Gong Listrik (2003)
This piece was originally presented at the 8th Yogyakarta Gamelan Festival in Yogyakarta, Java, Indonesia during July 2003. A Javanese iron gong is wired with contact mics and made to feedback via close proximity to a massive speakers cabinet, and/or a hand-held speaker driver. (Bronze gongs are way better, when i can afford it.) A Balinese bamboo flute (or PVC tube model'd on same) is wired with a small condensor mic and made to feedback via proximity to speakers and gong, sometimes with the help of a real-time Supercollider patch.
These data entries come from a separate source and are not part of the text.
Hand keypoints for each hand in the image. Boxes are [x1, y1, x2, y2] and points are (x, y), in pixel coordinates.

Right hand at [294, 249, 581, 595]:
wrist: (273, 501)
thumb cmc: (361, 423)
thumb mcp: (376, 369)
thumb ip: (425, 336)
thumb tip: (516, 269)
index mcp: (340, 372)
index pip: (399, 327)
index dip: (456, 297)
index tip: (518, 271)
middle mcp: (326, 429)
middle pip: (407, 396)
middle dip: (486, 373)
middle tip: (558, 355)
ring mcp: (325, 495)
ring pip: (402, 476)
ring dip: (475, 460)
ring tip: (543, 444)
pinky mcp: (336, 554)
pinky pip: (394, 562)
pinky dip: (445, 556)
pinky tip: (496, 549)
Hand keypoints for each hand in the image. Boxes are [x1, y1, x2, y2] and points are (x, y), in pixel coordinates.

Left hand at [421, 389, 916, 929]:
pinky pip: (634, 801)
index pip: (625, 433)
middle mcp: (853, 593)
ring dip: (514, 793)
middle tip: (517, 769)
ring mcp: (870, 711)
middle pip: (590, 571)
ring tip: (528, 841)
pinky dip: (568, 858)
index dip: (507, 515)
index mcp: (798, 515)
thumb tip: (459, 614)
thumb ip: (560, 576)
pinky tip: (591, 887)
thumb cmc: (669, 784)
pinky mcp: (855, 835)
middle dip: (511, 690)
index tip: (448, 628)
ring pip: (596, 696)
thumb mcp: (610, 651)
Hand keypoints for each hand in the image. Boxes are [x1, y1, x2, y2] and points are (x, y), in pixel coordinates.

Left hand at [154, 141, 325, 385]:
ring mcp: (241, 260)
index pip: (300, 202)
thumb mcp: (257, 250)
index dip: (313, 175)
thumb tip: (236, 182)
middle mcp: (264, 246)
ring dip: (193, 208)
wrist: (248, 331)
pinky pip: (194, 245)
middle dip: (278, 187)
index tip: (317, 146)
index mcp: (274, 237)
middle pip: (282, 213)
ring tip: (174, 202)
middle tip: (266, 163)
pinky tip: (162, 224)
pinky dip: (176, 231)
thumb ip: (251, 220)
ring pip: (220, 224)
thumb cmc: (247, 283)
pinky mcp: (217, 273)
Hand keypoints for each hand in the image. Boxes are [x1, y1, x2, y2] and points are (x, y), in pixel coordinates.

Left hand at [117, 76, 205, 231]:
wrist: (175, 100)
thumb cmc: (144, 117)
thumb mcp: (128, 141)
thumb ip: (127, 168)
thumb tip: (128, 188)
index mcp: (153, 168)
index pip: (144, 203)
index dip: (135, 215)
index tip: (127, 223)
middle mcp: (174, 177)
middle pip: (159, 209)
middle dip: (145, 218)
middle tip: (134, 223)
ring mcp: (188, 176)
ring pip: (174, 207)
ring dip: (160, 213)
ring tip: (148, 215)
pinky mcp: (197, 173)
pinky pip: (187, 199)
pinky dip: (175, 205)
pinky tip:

A tender struggle develops in the interleaved network of resonance between technology and tradition, tourist and native, control and ecstatic fury, heart and mind.

another description: gong is placed face-down on the speaker cabinet and suspended so it resonates adequately. contact mics are applied and feedback is made by routing the mics to the speaker cabinet carefully. also the mics are routed to the speaker driver (bottom left on speaker cabinet) and the driver is manually moved around the cabinet and the gong to make sound. the mics are also routed to the PA, so that the internal sounds of the gong can be heard without having to create feedback. the flutes (not pictured) are held over the speaker cabinet and gong. the bamboo piece going across the top is a broken flute, used here to support the wires. off-screen there is a mixer, two amplifiers, and a laptop with low-pass filters to keep the speaker driver from burning up, also to control the feedback especially for acoustic signals (flutes).